## Assignment:
Every entry that follows must be written out exactly, apart from its pictures.

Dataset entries
BEGIN

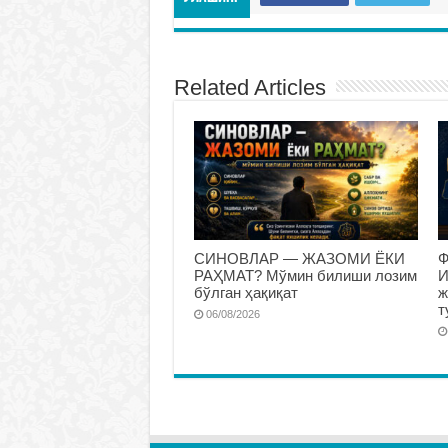
Related Articles
СИНОВЛАР — ЖАЗОМИ ЁКИ
Ф
РАҲМАТ? Мўмин билиши лозим
И
бўлган ҳақиқат
ж
т
06/08/2026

END

## Task solution:
Related Articles
СИНОВЛАР — ЖАЗОМИ ЁКИ
Ф
РАҲМАТ? Мўмин билиши лозим
И
бўлган ҳақиқат
ж
т
06/08/2026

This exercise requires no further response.